─── Exercise passage ───
South Korea's government said on Thursday it plans to ban cryptocurrency trading, sending bitcoin prices plummeting and throwing the virtual coin market into turmoil as the nation's police and tax authorities raided local exchanges on alleged tax evasion. Reuters reports: The clampdown in South Korea, a crucial source of global demand for cryptocurrency, came as policymakers around the world struggled to regulate an asset whose value has skyrocketed over the last year. Justice minister Park Sang-ki said the government was preparing a bill to ban trading of the virtual currency on domestic exchanges. Once a bill is drafted, legislation for an outright ban of virtual coin trading will require a majority vote of the total 297 members of the National Assembly, a process that could take months or even years. The local price of bitcoin plunged as much as 21 percent in midday trade to 18.3 million won (12,730.35 pounds) after the minister's comments. It still trades at around a 30 percent premium compared to other countries.

31 of 78 comments (clear)

  1. What's really going on here... by Anonymous Coward · · Score: 3, Informative

    South Korea is proposing to ban cryptocurrency trading, but that's far from certain. On CNBC early this morning, they speculated that this was unlikely to occur and that China had enacted similar measures previously before reversing course. They suggested that there would be more regulation of exchanges, much like what already happens in the US where Coinbase and others collect personal information on their customers. Another possible regulation is imposing trading curbs or halting trading when there are significant declines, much like what happens with stock exchanges. Stories like this increase the uncertainty around cryptocurrency and are likely holding the prices down somewhat until there is a resolution on these issues. It's difficult to ban the blockchain technology altogether, so it seems more likely that they will opt for regulating exchanges.
─── Records ───
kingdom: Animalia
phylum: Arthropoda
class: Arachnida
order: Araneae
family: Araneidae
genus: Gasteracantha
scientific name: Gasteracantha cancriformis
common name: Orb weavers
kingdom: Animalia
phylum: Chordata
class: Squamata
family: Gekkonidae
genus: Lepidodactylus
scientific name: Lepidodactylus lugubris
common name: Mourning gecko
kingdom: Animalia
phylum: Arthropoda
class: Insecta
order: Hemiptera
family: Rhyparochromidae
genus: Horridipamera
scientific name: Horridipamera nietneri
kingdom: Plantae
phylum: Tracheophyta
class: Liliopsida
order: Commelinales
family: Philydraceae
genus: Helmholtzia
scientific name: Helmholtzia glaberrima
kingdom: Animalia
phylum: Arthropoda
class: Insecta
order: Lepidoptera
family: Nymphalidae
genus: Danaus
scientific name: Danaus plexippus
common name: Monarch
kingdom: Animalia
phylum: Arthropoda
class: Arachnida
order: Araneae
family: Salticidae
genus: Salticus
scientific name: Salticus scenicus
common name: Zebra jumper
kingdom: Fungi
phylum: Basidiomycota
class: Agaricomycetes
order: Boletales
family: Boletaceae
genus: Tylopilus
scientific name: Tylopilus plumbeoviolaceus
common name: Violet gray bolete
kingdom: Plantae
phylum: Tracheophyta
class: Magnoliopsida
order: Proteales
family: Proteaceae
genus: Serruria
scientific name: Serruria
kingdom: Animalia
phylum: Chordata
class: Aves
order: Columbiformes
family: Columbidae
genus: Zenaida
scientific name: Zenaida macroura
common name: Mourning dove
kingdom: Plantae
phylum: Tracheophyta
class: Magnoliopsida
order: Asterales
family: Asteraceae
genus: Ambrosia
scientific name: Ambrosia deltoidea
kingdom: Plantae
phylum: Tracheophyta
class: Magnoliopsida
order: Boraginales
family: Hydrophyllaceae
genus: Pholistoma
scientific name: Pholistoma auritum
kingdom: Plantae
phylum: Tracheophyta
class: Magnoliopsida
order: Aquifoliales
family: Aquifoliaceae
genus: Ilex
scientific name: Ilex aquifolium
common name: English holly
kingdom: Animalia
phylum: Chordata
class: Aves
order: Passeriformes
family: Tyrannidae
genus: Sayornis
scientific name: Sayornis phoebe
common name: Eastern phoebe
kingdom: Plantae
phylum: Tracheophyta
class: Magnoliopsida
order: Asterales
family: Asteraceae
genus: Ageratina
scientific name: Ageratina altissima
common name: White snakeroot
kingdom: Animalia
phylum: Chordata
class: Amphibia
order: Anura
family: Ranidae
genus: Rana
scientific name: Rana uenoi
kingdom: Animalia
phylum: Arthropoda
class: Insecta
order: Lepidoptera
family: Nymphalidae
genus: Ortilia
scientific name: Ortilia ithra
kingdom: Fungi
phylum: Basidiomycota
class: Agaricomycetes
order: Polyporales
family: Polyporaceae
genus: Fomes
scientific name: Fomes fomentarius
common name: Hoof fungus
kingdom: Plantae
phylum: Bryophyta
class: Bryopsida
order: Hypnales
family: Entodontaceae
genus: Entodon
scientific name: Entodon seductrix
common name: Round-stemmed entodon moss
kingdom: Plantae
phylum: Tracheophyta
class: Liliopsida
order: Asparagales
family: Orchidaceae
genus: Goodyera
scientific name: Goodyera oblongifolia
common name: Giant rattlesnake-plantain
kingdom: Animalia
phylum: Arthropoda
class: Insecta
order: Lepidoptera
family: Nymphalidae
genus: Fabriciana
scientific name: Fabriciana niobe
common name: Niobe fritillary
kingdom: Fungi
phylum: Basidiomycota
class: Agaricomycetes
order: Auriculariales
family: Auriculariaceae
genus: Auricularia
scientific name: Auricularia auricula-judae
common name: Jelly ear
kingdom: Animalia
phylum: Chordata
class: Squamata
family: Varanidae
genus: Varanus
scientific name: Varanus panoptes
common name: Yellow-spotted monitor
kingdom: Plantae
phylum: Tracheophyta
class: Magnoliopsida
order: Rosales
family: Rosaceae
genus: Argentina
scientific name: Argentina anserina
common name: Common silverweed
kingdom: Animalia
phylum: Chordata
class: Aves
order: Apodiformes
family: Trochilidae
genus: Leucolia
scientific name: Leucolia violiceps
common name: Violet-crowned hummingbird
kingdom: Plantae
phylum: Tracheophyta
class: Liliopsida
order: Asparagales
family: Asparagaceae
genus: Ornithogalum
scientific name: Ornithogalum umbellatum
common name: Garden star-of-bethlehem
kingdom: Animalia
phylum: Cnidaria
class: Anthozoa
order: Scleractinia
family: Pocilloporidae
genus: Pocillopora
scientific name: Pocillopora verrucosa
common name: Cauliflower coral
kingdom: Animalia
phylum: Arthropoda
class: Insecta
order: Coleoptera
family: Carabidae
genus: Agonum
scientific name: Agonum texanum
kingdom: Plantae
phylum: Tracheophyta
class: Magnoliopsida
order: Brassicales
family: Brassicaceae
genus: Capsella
───
◆ **Apply what you read**
a) Rewrite the paragraph in the South Korea cryptocurrency text that begins "South Korea's government said on Thursday" as a short bulleted list that keeps its main facts.
b) According to the South Korea cryptocurrency text, how many members does the National Assembly have in total?
c) From the South Korea cryptocurrency text, print the part starting with "South Korea is" and going on through "for regulating exchanges.".

◆ **Task answers**
a)
- On Thursday, South Korea's government said it plans to ban cryptocurrency trading.
- Bitcoin prices plunged and the virtual coin market was thrown into turmoil.
- Police and tax authorities raided local exchanges over alleged tax evasion.
- South Korea is a crucial source of global demand for cryptocurrency, and policymakers worldwide are struggling to regulate it after its value skyrocketed over the last year.
- Justice minister Park Sang-ki said the government was preparing a bill to ban trading on domestic exchanges.
- An outright ban would need a majority vote of the 297-member National Assembly, which could take months or even years.
- After the minister's comments, the local bitcoin price fell as much as 21 percent in midday trade, to 18.3 million won (12,730.35 pounds).
- Bitcoin still trades at around a 30 percent premium in South Korea compared to other countries.

b) 297 members.

c)
South Korea is proposing to ban cryptocurrency trading, but that's far from certain. On CNBC early this morning, they speculated that this was unlikely to occur and that China had enacted similar measures previously before reversing course. They suggested that there would be more regulation of exchanges, much like what already happens in the US where Coinbase and others collect personal information on their customers. Another possible regulation is imposing trading curbs or halting trading when there are significant declines, much like what happens with stock exchanges. Stories like this increase the uncertainty around cryptocurrency and are likely holding the prices down somewhat until there is a resolution on these issues. It's difficult to ban the blockchain technology altogether, so it seems more likely that they will opt for regulating exchanges.